Supplied data:
*****
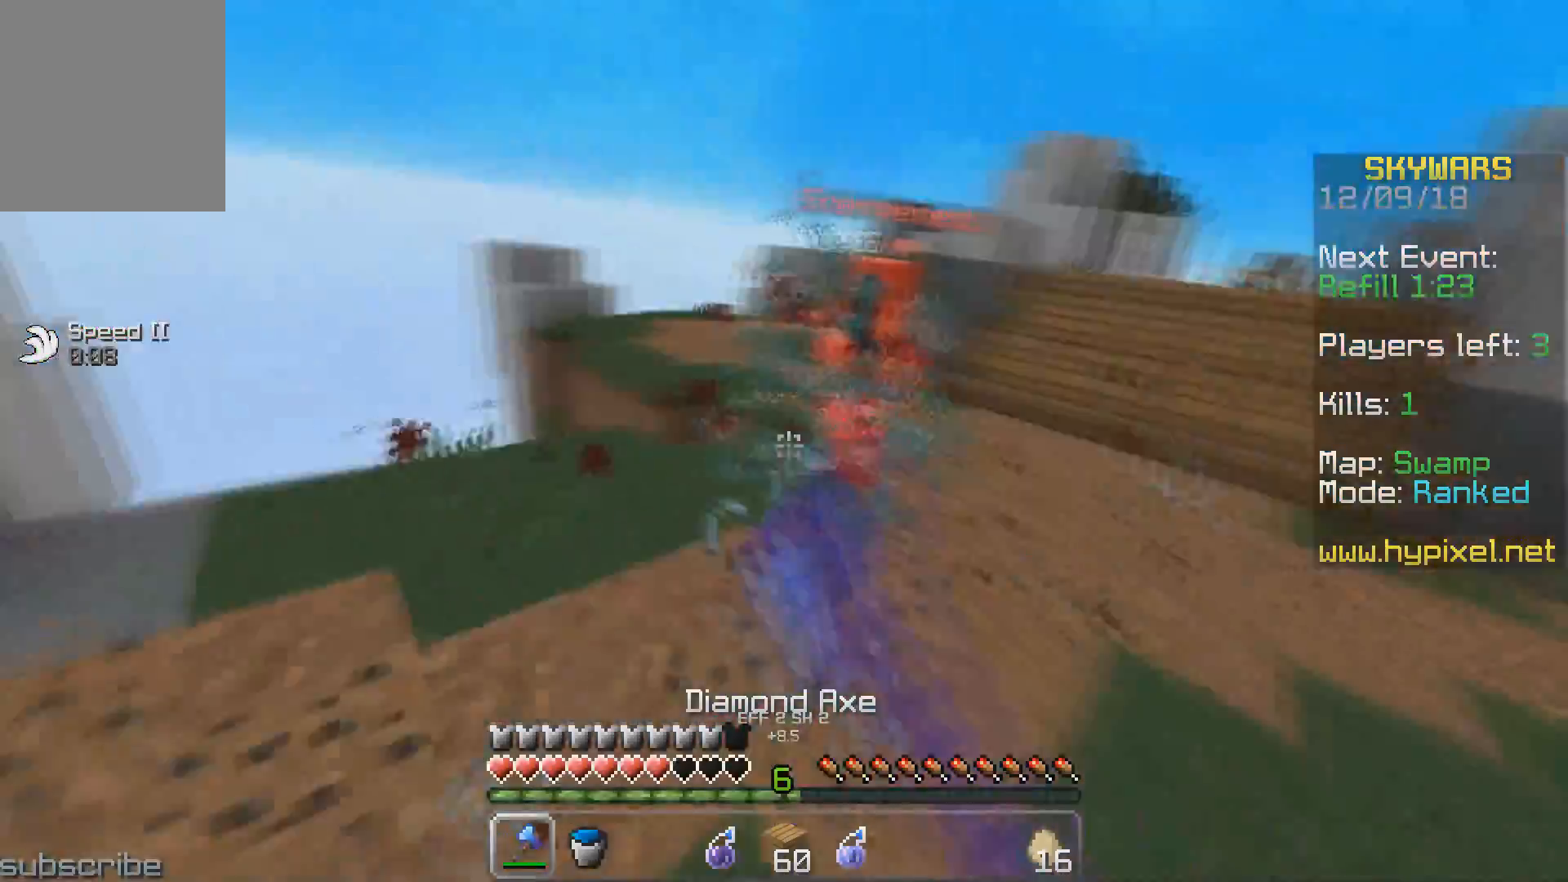
{"keys": ["a", "w"], "events": [[150, "d", "up"], [267, "a", "down"]]}
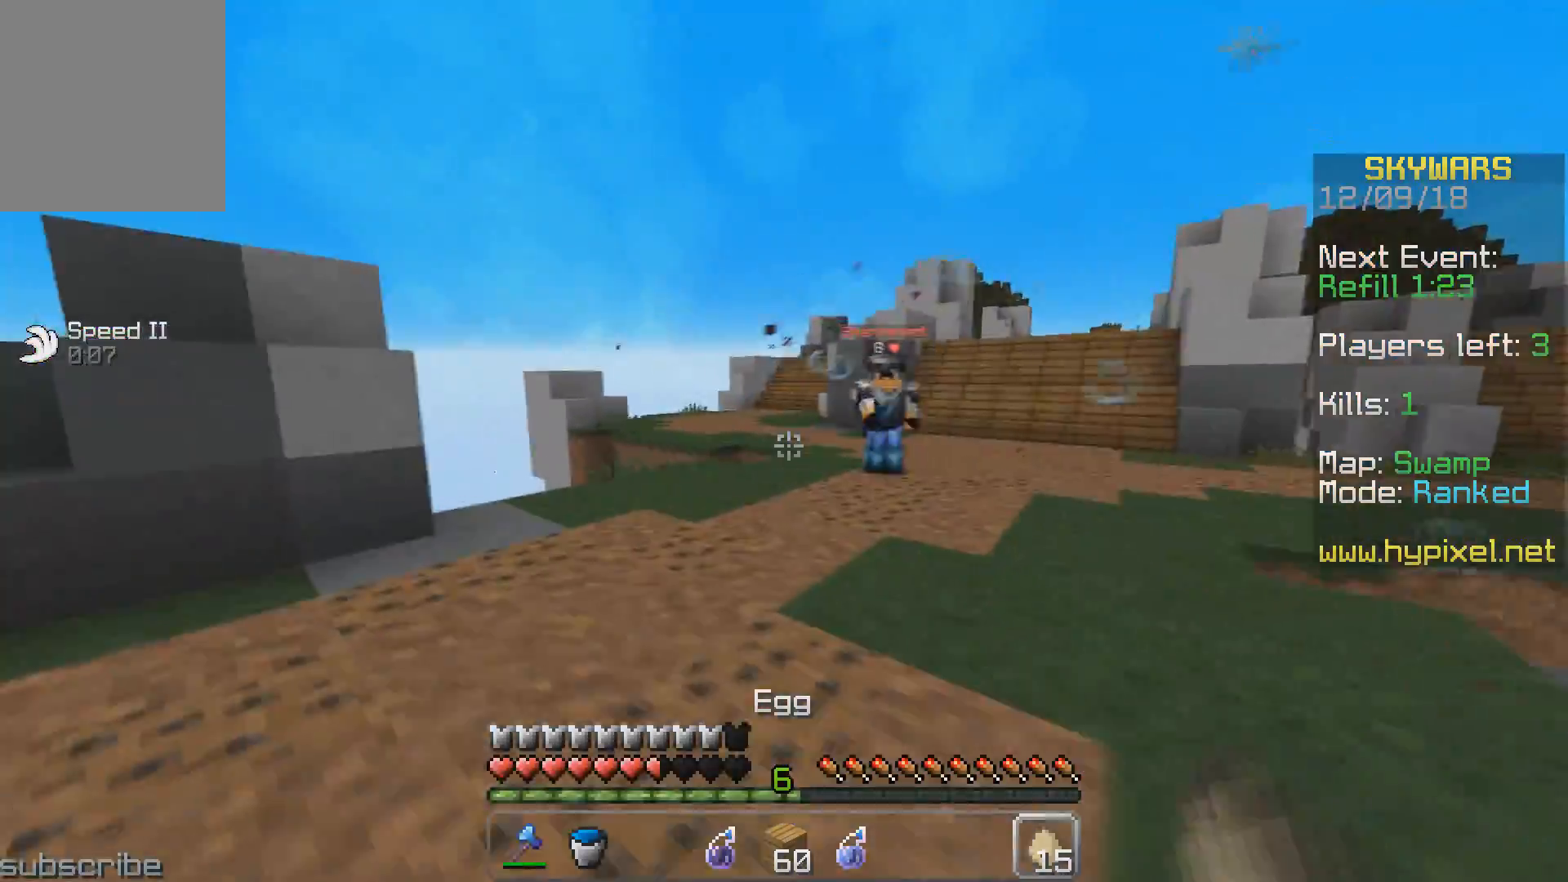
{"keys": ["d", "w"], "events": [[117, "a", "up"], [267, "d", "down"]]}
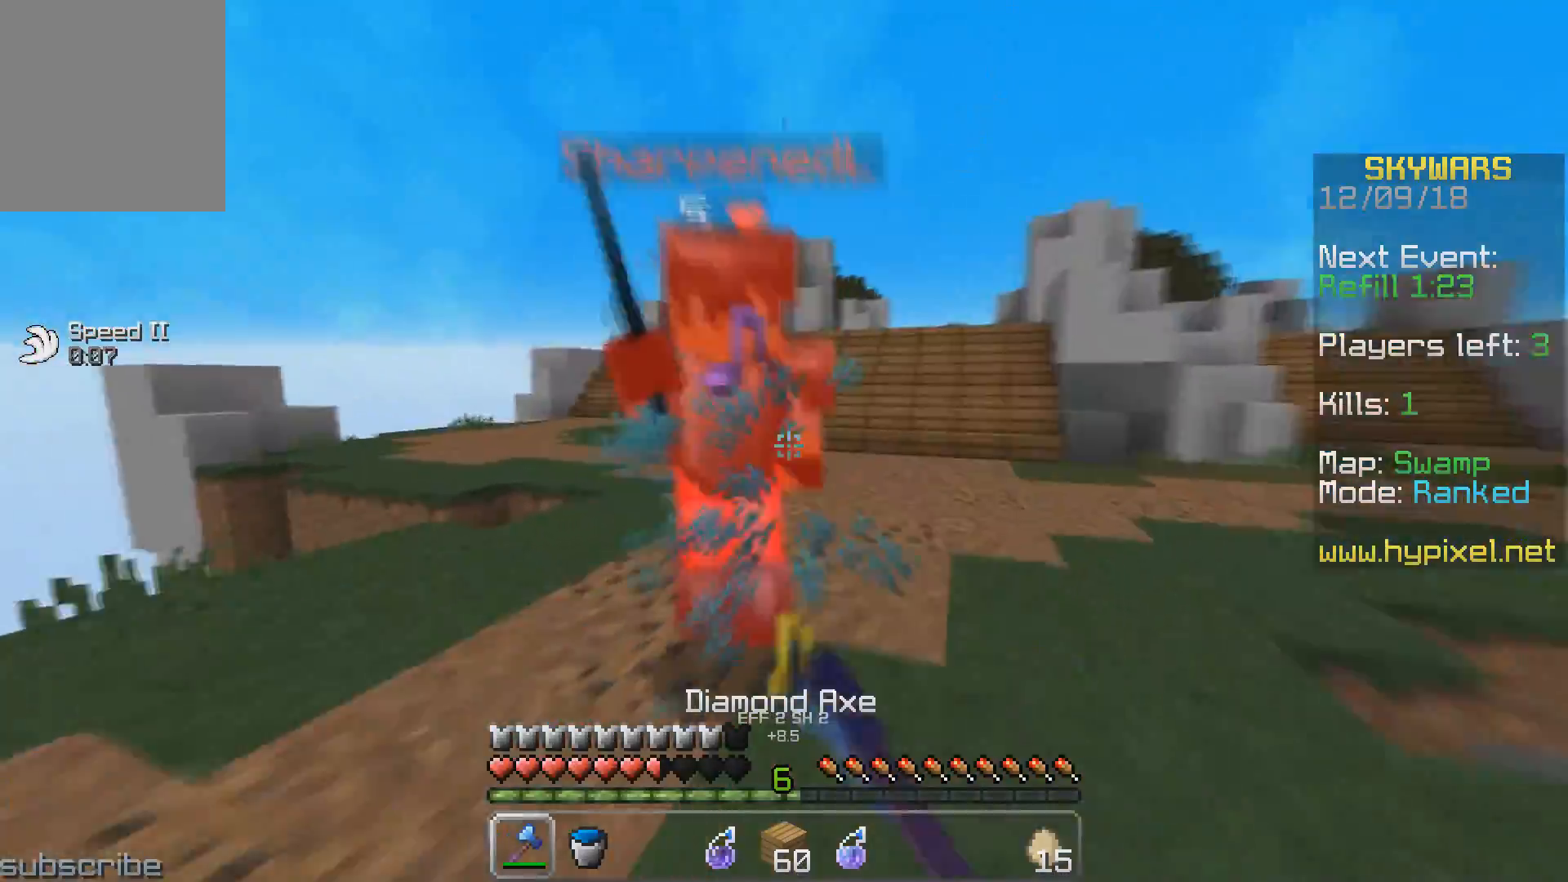
{"keys": ["w"], "events": [[83, "a", "down"], [133, "d", "up"], [250, "a", "up"]]}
*****
Problem details: What the reply must contain is an exact transcription of the data above and none of its pictures.

Answer space:
{"keys": ["a", "w"], "events": [[150, "d", "up"], [267, "a", "down"]]}
{"keys": ["d", "w"], "events": [[117, "a", "up"], [267, "d", "down"]]}
{"keys": ["w"], "events": [[83, "a", "down"], [133, "d", "up"], [250, "a", "up"]]}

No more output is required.